Donald Trump to Iowa crowd: ‘We’re going to take America back’

Trump’s popularity in the Hawkeye State is higher than ever, sparking speculation over a 2024 Presidential run. 

By Donna Rachel Edmunds, World Israel News

Former U.S. President Donald Trump returned to the political stage in Iowa Saturday night at a rally held at the Iowa State Fairgrounds in Des Moines.

Addressing the crowd, Trump slammed the Biden administration’s bloated spending bill and the withdrawal from Afghanistan.

On Republican matters, Trump used his speech to endorse Senator Chuck Grassley’s run for re-election, but took aim at House Minority Leader Mitch McConnell for not doing more to challenge the election results.

“We’re going to take America back,” he said.

Democrats are currently working furiously to pass the $3.5 trillion Build Back Better Bill, which includes among its 2,465 pages some $5 billion for climate justice grants, and $5.7 billion to prevent gentrification of poor urban areas.

The Bill is a “monstrosity,” Trump charged, and “so dangerous for our country.”

Taking the Biden administration to task for its botched withdrawal from Afghanistan and it’s failure to secure the southern border, Trump accused the Democrats of taking the country to the “brink of ruin.”

Further excoriating his former election rival over his COVID policies, and for multiple domestic legislation bills that have been clogging up the democratic process in Congress, Trump added: “Don’t say I didn’t warn you,”

In answer, he urged his supporters to turn out in large numbers for the 2022 midterm elections.

“We must send the radical left a message they will never forget,” he said.

Although traditionally a swing state, Trump was on comfortable footing addressing the Des Moines crowd. A poll conducted in mid-September for the Des Moines Register and Mediacom by Selzer & Co. showed his strongest result yet: 53% of Iowans view him favorably, against 45% who were unfavorable, with 2% not sure.

Trump’s previous high in the state came in March 2020, when just over 50% of those polled had a favorable view.

The poll was bad news for the sitting President, however: just 31% of respondents approve of the job he is doing, against 62% who disapprove, with 7% unsure. The result is a precipitous 12% drop in approval rating since the previous poll carried out in the state in June.

“This is a bad poll for Joe Biden, and it’s playing out in everything that he touches right now,” said pollster J. Ann Selzer president of Selzer & Co.

On Trump’s high score she added: “It doesn’t seem to be a case of ‘out of sight out of mind.’ Maybe it’s a little bit more of ‘absence makes the heart grow fonder.’”

Among Republican voters, 91% have a favorable view of Trump, whereas just 4% believe Biden to be doing a good job. Trump’s result even places him ahead of long-time Iowa senator Chuck Grassley in the state.

“I did not foresee the day when Donald Trump would be 10 points more popular with Iowa Republicans than the venerable Chuck Grassley,” said pollster J. Ann Selzer, president of Selzer & Co.

Trump used his time on the state to endorse Grassley, telling the crowd: “We have with us tonight a great American patriot, a man who truly loves Iowa — loves Iowa. He’s a young — very young guy. He’s strong. And he’s very handsome. He fights like no other. When I’ve needed him for help he was always there.”

But Trump was markedly less positive about House Minority Leader Mitch McConnell, saying: “Mitch McConnell should have challenged [the 2020 Presidential election] because even back then, we had plenty of material to challenge that election. He should have challenged the election.”

He added: “[Senate Majority Leader Chuck] Schumer would have challenged the election. But Mitch McConnell didn’t have the courage to challenge the election.”

The issue was just one among many in an almost two hour long speech, but Trump noted that it draws the most cheers from crowds.

“The single biggest issue, the issue that gets the most pull, the most respect, the biggest cheers is talking about the election fraud of the 2020 presidential election. Nobody’s ever seen anything like it,” Trump told the Hawkeye State audience.

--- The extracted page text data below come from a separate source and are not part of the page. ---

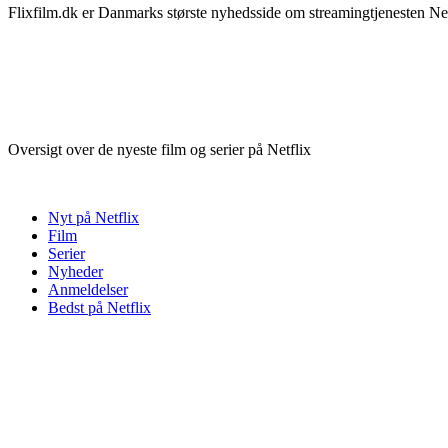
Flixfilm.dk er Danmarks største nyhedsside om streamingtjenesten Netf
Oversigt over de nyeste film og serier på Netflix
Nyt på Netflix
Film
Serier
Nyheder
Anmeldelser
Bedst på Netflix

Trump’s visit to Iowa, his first since last year’s Presidential election, predictably sparked speculation that he would be seeking to run for a second term in 2024. However, some Iowans wanted to see the baton handed to a younger candidate.

Kevin Tobey, a 58-year-old Des Moines resident identifies as independent but told pollsters that he is “a big Trump fan.” Tobey singled out Florida Governor Ron DeSantis as his pick for the Republican nomination, saying: “We need somebody who can articulate the Constitution. That’s something that’s getting lost today.”